> [Your task] Report each line of the material that contains the word "Interiors", copying every such line in full.

===============

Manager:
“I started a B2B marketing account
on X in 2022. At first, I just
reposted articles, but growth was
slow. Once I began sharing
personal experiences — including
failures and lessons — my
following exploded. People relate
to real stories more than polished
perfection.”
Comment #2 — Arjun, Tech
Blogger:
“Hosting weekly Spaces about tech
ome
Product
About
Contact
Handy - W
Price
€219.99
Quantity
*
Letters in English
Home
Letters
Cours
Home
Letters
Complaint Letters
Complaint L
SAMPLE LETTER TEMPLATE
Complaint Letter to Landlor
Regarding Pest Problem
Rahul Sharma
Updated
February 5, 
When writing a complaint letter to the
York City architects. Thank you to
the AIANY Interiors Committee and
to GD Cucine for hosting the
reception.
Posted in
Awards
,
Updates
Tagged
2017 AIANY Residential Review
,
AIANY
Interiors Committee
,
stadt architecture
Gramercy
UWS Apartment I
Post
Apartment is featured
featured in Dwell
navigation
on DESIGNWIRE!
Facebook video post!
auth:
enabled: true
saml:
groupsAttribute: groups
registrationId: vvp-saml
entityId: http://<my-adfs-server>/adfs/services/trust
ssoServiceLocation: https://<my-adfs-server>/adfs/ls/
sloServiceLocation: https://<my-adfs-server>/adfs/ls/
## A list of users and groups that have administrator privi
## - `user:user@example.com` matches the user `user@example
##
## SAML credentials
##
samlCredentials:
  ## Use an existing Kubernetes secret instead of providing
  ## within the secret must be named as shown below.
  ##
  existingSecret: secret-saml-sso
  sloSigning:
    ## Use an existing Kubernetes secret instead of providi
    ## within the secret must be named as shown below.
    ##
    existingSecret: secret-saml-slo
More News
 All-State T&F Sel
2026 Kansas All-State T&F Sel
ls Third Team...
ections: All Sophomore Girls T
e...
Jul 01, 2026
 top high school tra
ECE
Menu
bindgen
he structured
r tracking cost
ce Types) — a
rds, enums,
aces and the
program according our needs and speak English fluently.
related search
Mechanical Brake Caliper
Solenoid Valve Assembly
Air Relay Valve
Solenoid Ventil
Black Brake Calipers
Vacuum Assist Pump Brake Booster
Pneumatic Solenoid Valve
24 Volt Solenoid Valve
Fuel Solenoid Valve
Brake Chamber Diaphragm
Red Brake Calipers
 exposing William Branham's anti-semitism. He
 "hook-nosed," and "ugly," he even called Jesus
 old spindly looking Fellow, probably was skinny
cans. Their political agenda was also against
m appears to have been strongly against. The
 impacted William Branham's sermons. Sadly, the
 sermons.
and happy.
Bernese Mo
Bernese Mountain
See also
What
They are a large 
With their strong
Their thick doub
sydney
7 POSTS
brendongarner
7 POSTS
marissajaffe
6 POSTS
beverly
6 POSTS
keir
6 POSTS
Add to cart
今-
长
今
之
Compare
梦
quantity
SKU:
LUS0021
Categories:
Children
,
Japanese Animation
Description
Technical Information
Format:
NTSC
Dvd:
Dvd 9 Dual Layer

===============

> [Task result]
the AIANY Interiors Committee and
Interiors Committee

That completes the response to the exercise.